§ **Written exercise**: Extract the lines between the one containing "genus: Polygonum" and the one containing "island: Cuba", inclusive, and reproduce them unchanged.

§ **Raw records**:

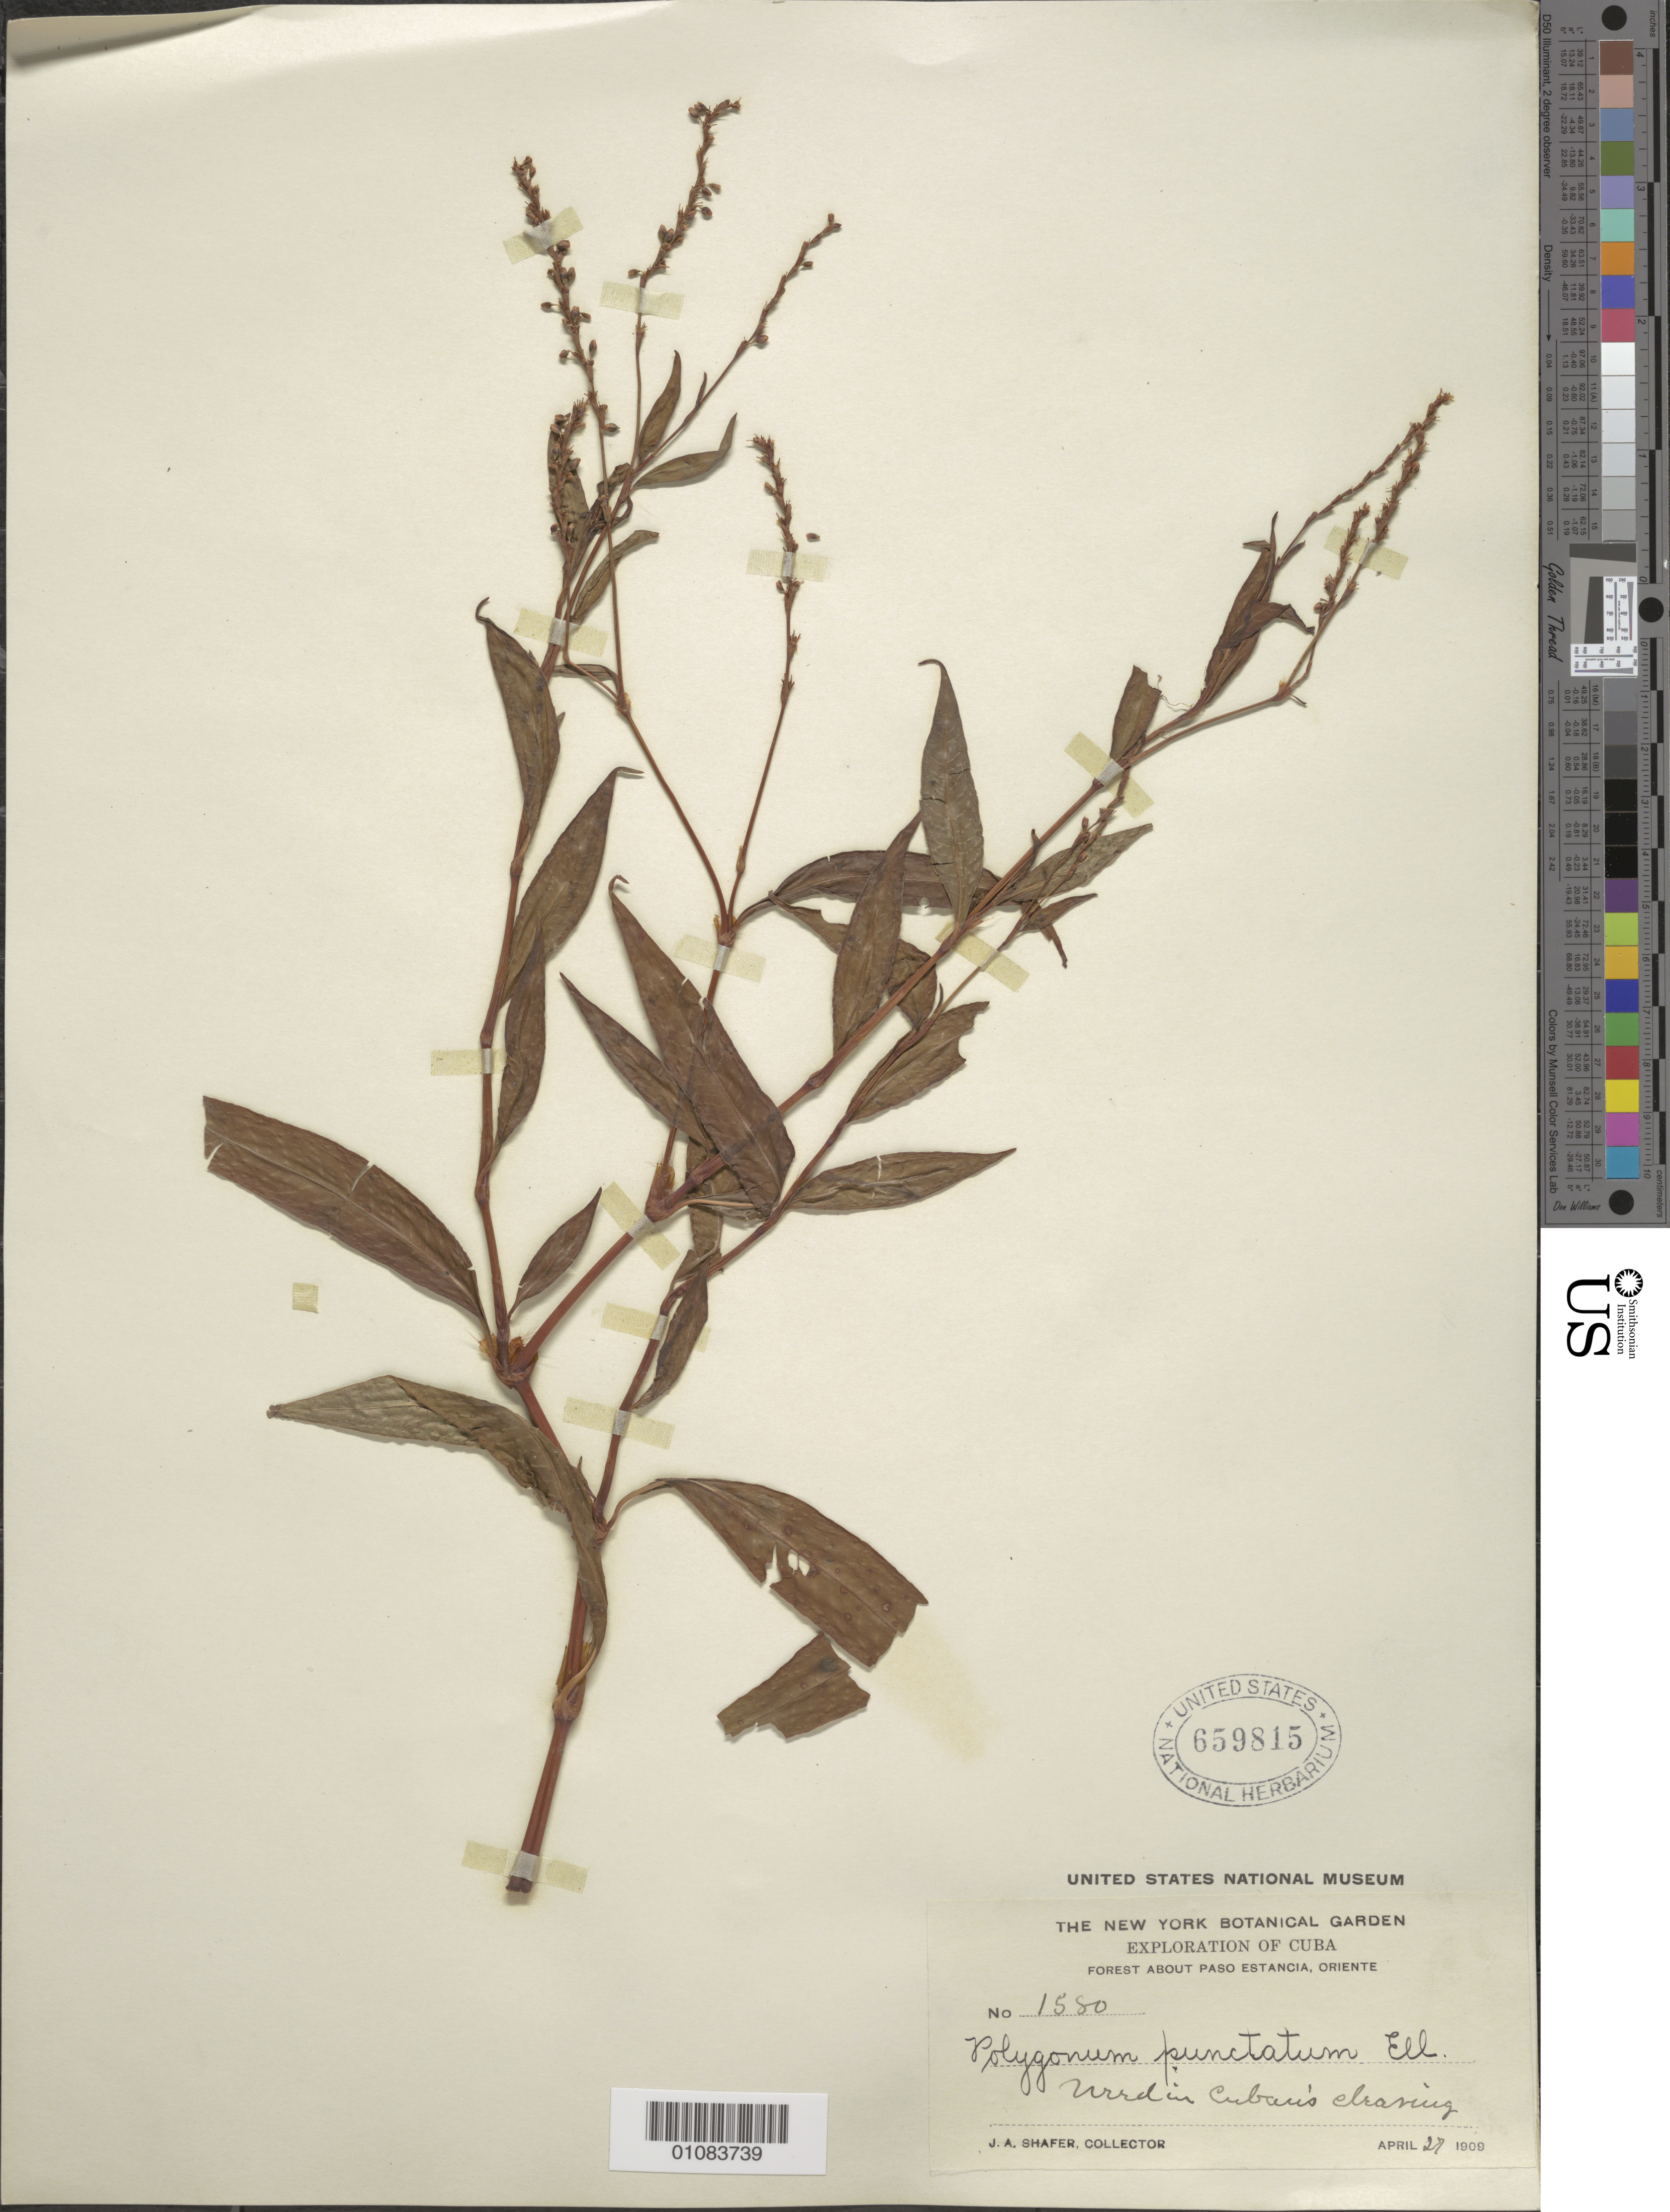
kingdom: Plantae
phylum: Tracheophyta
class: Magnoliopsida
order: Caryophyllales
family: Polygonaceae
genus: Polygonum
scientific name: Polygonum punctatum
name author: Elliott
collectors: J. A. Shafer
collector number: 1550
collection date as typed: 27 Apr 1909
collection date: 1909-04-27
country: Cuba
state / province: Santiago de Cuba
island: Cuba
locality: Santiago de Cuba [Oriente]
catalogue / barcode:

§ **Worked answer**:
genus: Polygonum
scientific name: Polygonum punctatum
name author: Elliott
collectors: J. A. Shafer
collector number: 1550
collection date as typed: 27 Apr 1909
collection date: 1909-04-27
country: Cuba
state / province: Santiago de Cuba
island: Cuba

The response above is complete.